Durante años, el debate sobre la desigualdad entre generaciones se ha centrado en los jóvenes: empleos mal pagados, alquileres imposibles y un futuro incierto. Pero detrás de esa conversación pública hay un grupo que apenas levanta la voz y que, sin embargo, carga con un peso enorme: los trabajadores mayores de 60 años. En silencio, miles de ellos viven una realidad que desmiente la imagen del "boomer acomodado" y los muestra como víctimas de un mercado laboral que los ha dejado atrás.
En 2025, España atraviesa un fenómeno inédito: el número de mayores que dependen de ayudas asistenciales por desempleo es el más alto desde que existen registros. La mayoría percibe menos de 500 euros al mes, una cantidad que no cubre ni la mitad del coste medio de la vida en las principales ciudades. Son hombres y mujeres que trabajaron durante décadas, que cotizaron con regularidad y que, tras perder su empleo en la madurez, no han logrado reengancharse al mercado laboral.

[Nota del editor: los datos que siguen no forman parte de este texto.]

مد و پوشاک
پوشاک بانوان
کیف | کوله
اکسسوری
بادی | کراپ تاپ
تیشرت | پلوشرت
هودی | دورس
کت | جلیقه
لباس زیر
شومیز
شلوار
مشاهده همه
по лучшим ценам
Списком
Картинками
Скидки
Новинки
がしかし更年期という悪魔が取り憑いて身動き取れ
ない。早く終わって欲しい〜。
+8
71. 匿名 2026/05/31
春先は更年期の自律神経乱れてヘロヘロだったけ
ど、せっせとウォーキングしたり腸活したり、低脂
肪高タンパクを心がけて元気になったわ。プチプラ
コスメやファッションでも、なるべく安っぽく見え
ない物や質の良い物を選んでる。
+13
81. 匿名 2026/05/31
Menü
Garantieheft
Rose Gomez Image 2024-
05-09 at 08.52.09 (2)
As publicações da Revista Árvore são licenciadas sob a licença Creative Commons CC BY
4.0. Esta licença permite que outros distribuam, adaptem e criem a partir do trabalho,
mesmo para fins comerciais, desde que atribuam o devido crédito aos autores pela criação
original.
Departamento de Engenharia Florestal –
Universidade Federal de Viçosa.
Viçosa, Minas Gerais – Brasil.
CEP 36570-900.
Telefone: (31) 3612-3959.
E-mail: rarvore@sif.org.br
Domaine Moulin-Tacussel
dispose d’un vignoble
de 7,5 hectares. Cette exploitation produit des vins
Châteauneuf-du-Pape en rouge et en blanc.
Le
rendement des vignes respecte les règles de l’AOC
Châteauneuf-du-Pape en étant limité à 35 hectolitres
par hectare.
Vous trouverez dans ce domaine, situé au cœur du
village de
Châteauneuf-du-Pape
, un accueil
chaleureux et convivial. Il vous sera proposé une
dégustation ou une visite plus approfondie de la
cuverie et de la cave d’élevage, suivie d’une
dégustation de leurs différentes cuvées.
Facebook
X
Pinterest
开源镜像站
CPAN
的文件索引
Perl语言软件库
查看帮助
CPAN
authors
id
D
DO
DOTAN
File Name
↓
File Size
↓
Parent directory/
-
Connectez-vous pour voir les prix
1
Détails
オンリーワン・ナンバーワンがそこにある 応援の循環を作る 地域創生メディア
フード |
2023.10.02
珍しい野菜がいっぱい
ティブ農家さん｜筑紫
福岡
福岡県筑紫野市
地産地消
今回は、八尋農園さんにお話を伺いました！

El problema no es solo económico, sino también cultural. En muchas empresas, cumplir 55 años equivale a quedarse fuera de los planes de futuro. Se valora la juventud, la disponibilidad total y el manejo de las nuevas herramientas digitales, pero se desconfía de la experiencia, de los ritmos y de los conocimientos adquiridos en otros tiempos. Lo que se define como “adaptabilidad” se convierte, en la práctica, en un filtro que excluye a quienes más saben, pero menos encajan en los modelos laborales actuales.
Para muchos, la crisis de 2008 fue el punto de inflexión. En aquel entonces, miles de trabajadores con larga trayectoria se vieron obligados a abandonar sus empleos y, a diferencia de los más jóvenes, nunca recuperaron su lugar. Hoy, con más de una década y media de distancia, esas personas forman el grueso de los parados de larga duración. No se trata de casos aislados: el desempleo en mayores de 60 ha crecido de forma constante, incluso en los años de recuperación económica.
Paradójicamente, el relato social dominante los presenta como una generación privilegiada, con casa propia y pensiones garantizadas. Sin embargo, esa imagen ignora que muchos de los que hoy tienen entre 60 y 65 años ni siquiera han llegado a jubilarse. Se encuentran en un limbo legal: demasiado jóvenes para cobrar una pensión, pero demasiado mayores para que alguien los contrate. Dependen de subsidios que apenas les permiten sobrevivir mientras esperan alcanzar la edad legal de jubilación.
A todo esto se suma un cambio estructural: la edad para jubilarse se ha retrasado y las condiciones para acceder a una jubilación anticipada son cada vez más exigentes. Esto significa que muchas personas deben permanecer disponibles para trabajar hasta los 67 años… aunque nadie les ofrezca un puesto. El resultado es un aumento sostenido de desempleados mayores que no encuentran salida ni laboral ni económica.
Las consecuencias no son solo personales. La exclusión de los trabajadores veteranos supone también una pérdida de talento y de productividad para el país. España invierte años en formar y capacitar a profesionales que, en su tramo final, son apartados de manera prematura. En un contexto de envejecimiento poblacional y escasez de mano de obra cualificada, ese desperdicio humano y económico es una contradicción difícil de justificar.
Mientras tanto, el debate público sigue polarizado. Se enfrentan generaciones cuando, en realidad, comparten un mismo problema: la precariedad estructural. Los jóvenes sufren la inestabilidad y los salarios bajos; los mayores, la invisibilidad y el rechazo. Son dos caras de una misma moneda: un mercado laboral incapaz de ofrecer estabilidad y dignidad a quienes lo sostienen.
Quizá ha llegado el momento de reformular el discurso. No se trata de enfrentar a “boomers” y “millennials”, sino de entender que ambos arrastran desigualdades distintas pero igualmente graves. Y que, si España no encuentra una manera de reincorporar a sus mayores al empleo, corre el riesgo de condenar a toda una generación a una jubilación marcada por la precariedad y la frustración.